More savings taxcuts to come

The government has chopped tax on retirement funds by half, to 9%, saying it is prepared to make further cuts to stimulate savings. However, it wants the 9% to be used as a carrot in wider discussions about reforming the life industry.

Minister of Finance Trevor Manuel told journalists at Parliament that the national Treasury would release a document proposing significant changes to retirement funding provisions. “I believe in using the carrot of further tax relief to drive discussions [with the life industry],” Manuel said.

According to Old Mutual, the government has taken R48-billion out of retirement funds by taxing income generated in individual funds.

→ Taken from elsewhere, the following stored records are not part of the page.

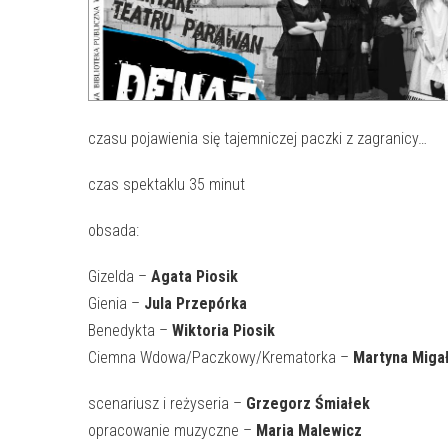
czasu pojawienia się tajemniczej paczki z zagranicy…
czas spektaklu 35 minut
obsada:
Gizelda –
Agata Piosik
Gienia –
Jula Przepórka
Benedykta –
Wiktoria Piosik
Ciemna Wdowa/Paczkowy/Krematorka –
Martyna Miga
scenariusz i reżyseria –
Grzegorz Śmiałek
opracowanie muzyczne –
Maria Malewicz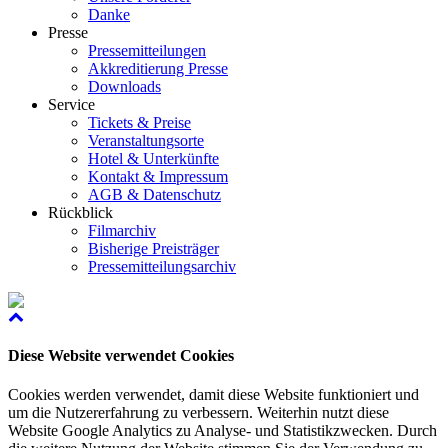
Danke
Presse
Pressemitteilungen
Akkreditierung Presse
Downloads
Service
Tickets & Preise
Veranstaltungsorte
Hotel & Unterkünfte
Kontakt & Impressum
AGB & Datenschutz
Rückblick
Filmarchiv
Bisherige Preisträger
Pressemitteilungsarchiv
Diese Website verwendet Cookies
Cookies werden verwendet, damit diese Website funktioniert und
um die Nutzererfahrung zu verbessern. Weiterhin nutzt diese
Website Google Analytics zu Analyse- und Statistikzwecken. Durch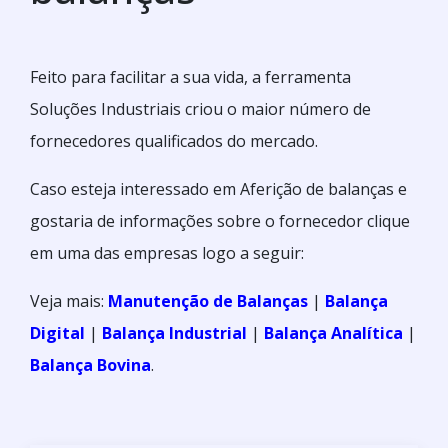
Feito para facilitar a sua vida, a ferramenta
Soluções Industriais criou o maior número de
fornecedores qualificados do mercado.
Caso esteja interessado em Aferição de balanças e
gostaria de informações sobre o fornecedor clique
em uma das empresas logo a seguir:
Veja mais:
Manutenção de Balanças
|
Balança
Digital
|
Balança Industrial
|
Balança Analítica
|
Balança Bovina
.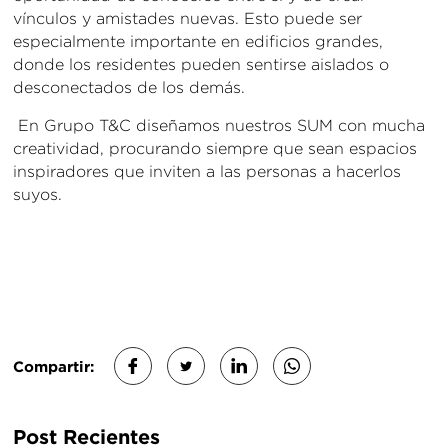
vínculos y amistades nuevas. Esto puede ser
especialmente importante en edificios grandes,
donde los residentes pueden sentirse aislados o
desconectados de los demás.
En Grupo T&C diseñamos nuestros SUM con mucha
creatividad, procurando siempre que sean espacios
inspiradores que inviten a las personas a hacerlos
suyos.
Compartir:
Post Recientes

The life industry, which has been lobbying the government to reduce the tax, will welcome the cut. This will hopefully inject a further R2,4-billion back into the pockets of retirement fund members. Manuel was at pains to send a message that this relief must be passed directly to individuals.

Rob Rusconi, the actuary who blew the whistle on pension-fund costs, said the move is welcome as the tax was introduced as a temporary measure in 1996. “Reducing the tax by half has sent a strong signal from the government as to what direction it is moving in,” he said.

Over the years debates have raged about how the 18% tax could be used to fund old-age grants and to redistribute assets from the rich to the poor.

But, Rusconi said, by drastically reducing the tax, the government has indicated that rather than use retirement funds as a redistribution vehicle it wants to encourage people to save by offering tax relief. “Using savings funds to redistribute wealth can only work in a society where savings are mandatory,” said Rusconi.

In South Africa, where retirement savings are voluntary, redistribution could work as a disincentive to save. Rusconi said the tax reduction will go some way to remedy the damage to the savings psyche of the nation after the retirement funds debacle last year.

Rusconi said the government is facing a serious fiscal problem as more and more people become dependent on social grants when they retire.

The minister confirmed that a policy paper, which will suggest an overhaul of the entire pension fund industry, will be released shortly.

In the Budget Review the government reiterated its commitment to reviewing the pension fund industry to help “re-establish consumer confidence in the sector and support the goal of South Africans making adequate provision for retirement”.

According to the Budget Review, the thrust of the reforms is to ensure that retirement savings are not depleted by excessive charges and penalties.

But, Rusconi said, it would make sense for the government to focus on how to create retirement savings for the informal sector. In South Africa, 70% of formally employed people belong to pension-fund schemes, which is on par with developed economies, however, it is the informal market that is currently left out in the cold and which will become dependent on grants. It is likely that a national savings fund aimed at low or part-time income earners will be created.

According to I-Net Bridge, the minister hinted at further cuts in the tax rate, and announced that the Treasury would soon release a document proposing “very significant changes to retirement fund provisions. These proposals must be discussed with the Life Offices’ Association, retirement fund trustees and other stakeholders.”